(Page images and their extracted text)

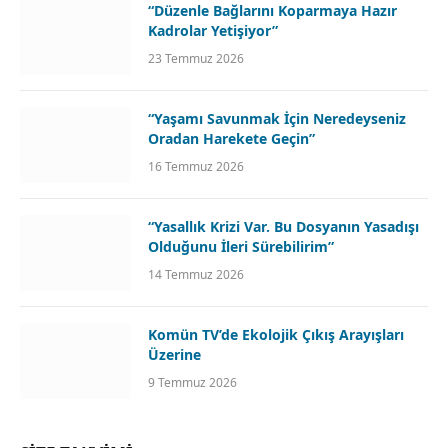
“Düzenle Bağlarını Koparmaya Hazır
Kadrolar Yetişiyor”
23 Temmuz 2026
“Yaşamı Savunmak İçin Neredeyseniz
Oradan Harekete Geçin”
16 Temmuz 2026
“Yasallık Krizi Var. Bu Dosyanın Yasadışı
Olduğunu İleri Sürebilirim”
14 Temmuz 2026
Komün TV’de Ekolojik Çıkış Arayışları
Üzerine
9 Temmuz 2026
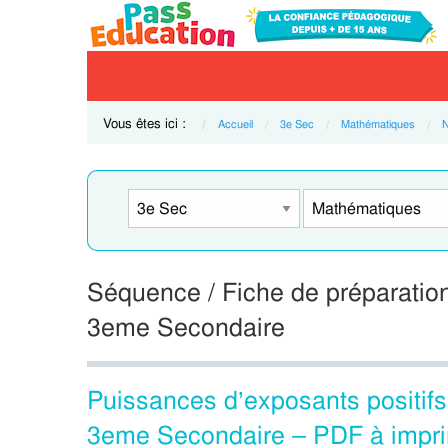
Vous êtes ici :
Accueil
3e Sec
Mathématiques
N
Séquence / Fiche de préparation
3eme Secondaire
Puissances d’exposants positif
3eme Secondaire – PDF à impr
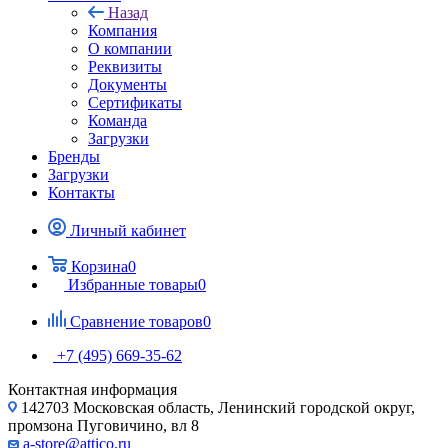
Назад
Компания
О компании
Реквизиты
Документы
Сертификаты
Команда
Загрузки
Бренды
Загрузки
Контакты
Личный кабинет
Корзина
0
Избранные товары
0
Сравнение товаров
0
+7 (495) 669-35-62
Контактная информация
142703 Московская область, Ленинский городской округ,
промзона Пуговичино, вл 8
a-store@attico.ru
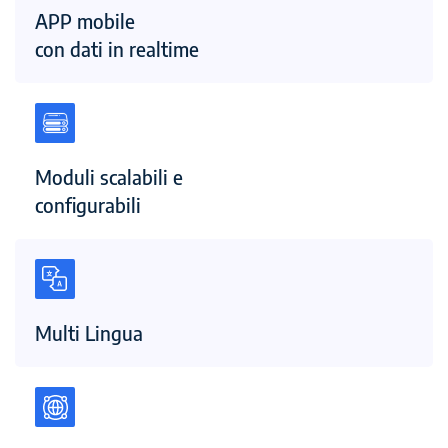
APP mobile
con dati in realtime
Moduli scalabili e
configurabili
Multi Lingua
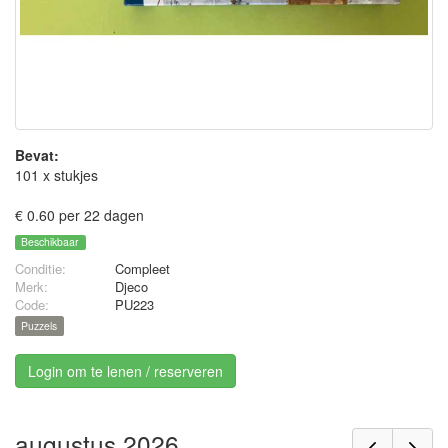
Bevat:
101 x stukjes
€ 0.60 per 22 dagen
Beschikbaar
Conditie:
Compleet
Merk:
Djeco
Code:
PU223
Puzzels
Login om te lenen / reserveren
augustus 2026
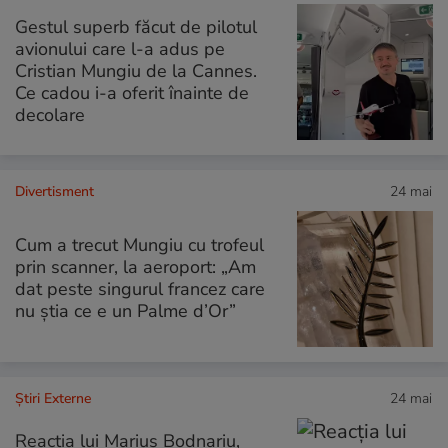
Gestul superb făcut de pilotul
avionului care l-a adus pe
Cristian Mungiu de la Cannes.
Ce cadou i-a oferit înainte de
decolare
Divertisment
24 mai
Cum a trecut Mungiu cu trofeul
prin scanner, la aeroport: „Am
dat peste singurul francez care
nu știa ce e un Palme d’Or”
Știri Externe
24 mai
Reacția lui Marius Bodnariu,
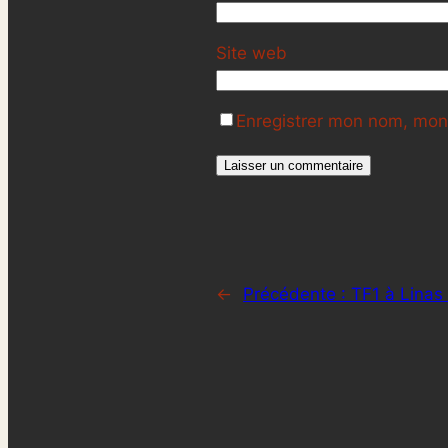
Site web
Enregistrer mon nom, mon 
←
Précédente :
TF1 à Linas 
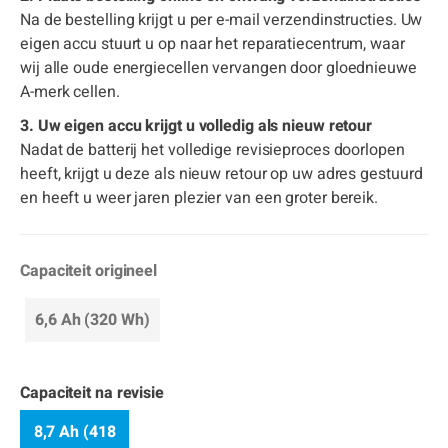
Na de bestelling krijgt u per e-mail verzendinstructies. Uw
eigen accu stuurt u op naar het reparatiecentrum, waar
wij alle oude energiecellen vervangen door gloednieuwe
A-merk cellen.
3. Uw eigen accu krijgt u volledig als nieuw retour
Nadat de batterij het volledige revisieproces doorlopen
heeft, krijgt u deze als nieuw retour op uw adres gestuurd
en heeft u weer jaren plezier van een groter bereik.
Capaciteit origineel
6,6 Ah (320 Wh)
Capaciteit na revisie
8,7 Ah (418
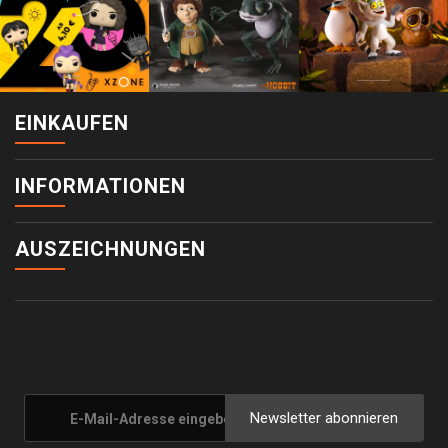
EINKAUFEN
INFORMATIONEN
AUSZEICHNUNGEN
Newsletter abonnieren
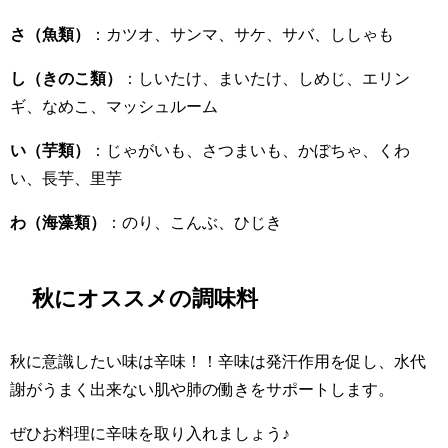
さ（魚類）
：カツオ、サンマ、サケ、サバ、ししゃも
し（きのこ類）
：しいたけ、まいたけ、しめじ、エリン
ギ、なめこ、マッシュルーム
い（芋類）
：じゃがいも、さつまいも、かぼちゃ、くわ
い、長芋、里芋
わ（海藻類）
：のり、こんぶ、ひじき
秋にオススメの調味料
秋に意識したい味は辛味！！辛味は発汗作用を促し、水代
謝がうまく出来ない肌や肺の働きをサポートします。
ぜひお料理に辛味を取り入れましょう♪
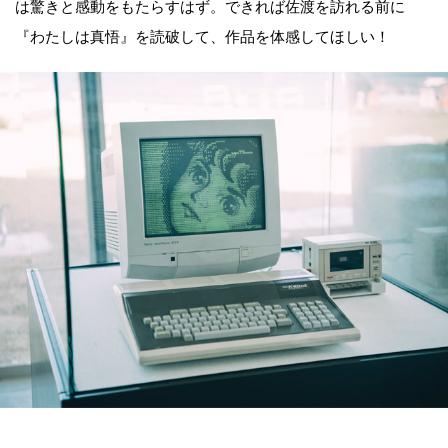
は驚きと感動をもたらすはず。できれば佐渡を訪れる前に
『わたしは真悟』を読破して、作品を体感してほしい！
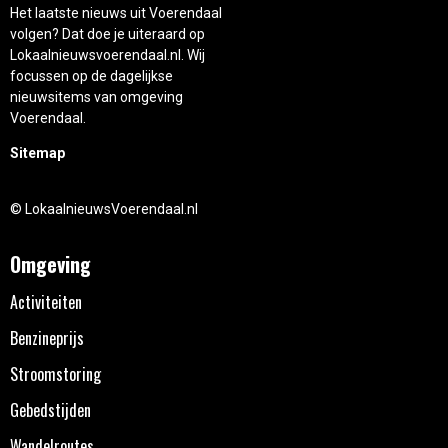
Het laatste nieuws uit Voerendaal
volgen? Dat doe je uiteraard op
Lokaalnieuwsvoerendaal.nl. Wij
focussen op de dagelijkse
nieuwsitems van omgeving
Voerendaal.
Sitemap
© LokaalnieuwsVoerendaal.nl
Omgeving
Activiteiten
Benzineprijs
Stroomstoring
Gebedstijden
Wandelroutes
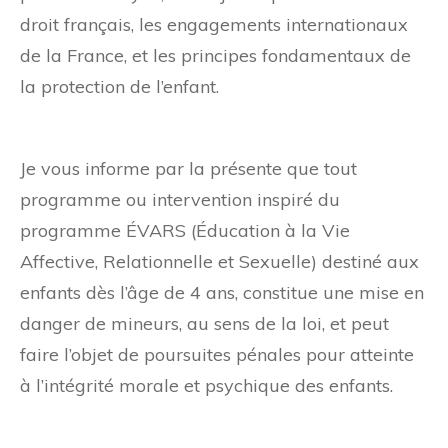
droit français, les engagements internationaux
de la France, et les principes fondamentaux de
la protection de l’enfant.
Je vous informe par la présente que tout
programme ou intervention inspiré du
programme ÉVARS (Éducation à la Vie
Affective, Relationnelle et Sexuelle) destiné aux
enfants dès l’âge de 4 ans, constitue une mise en
danger de mineurs, au sens de la loi, et peut
faire l’objet de poursuites pénales pour atteinte
à l’intégrité morale et psychique des enfants.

Task statement. Copy the extracted text word for word from the start of the items through the line that contains "3eme Secondaire – PDF à impr", including that line. Leave the pictures out.

Exercise answer.
“Düzenle Bağlarını Koparmaya Hazır
Kadrolar Yetişiyor”
23 Temmuz 2026
“Yaşamı Savunmak İçin Neredeyseniz
Oradan Harekete Geçin”
16 Temmuz 2026
“Yasallık Krizi Var. Bu Dosyanın Yasadışı
Olduğunu İleri Sürebilirim”
14 Temmuz 2026
Komün TV’de Ekolojik Çıkış Arayışları
Üzerine
9 Temmuz 2026
Vous êtes ici :
Accueil
3e Sec
Mathématiques
N
Séquence / Fiche de préparation
3eme Secondaire
Puissances d’exposants positif
3eme Secondaire – PDF à impr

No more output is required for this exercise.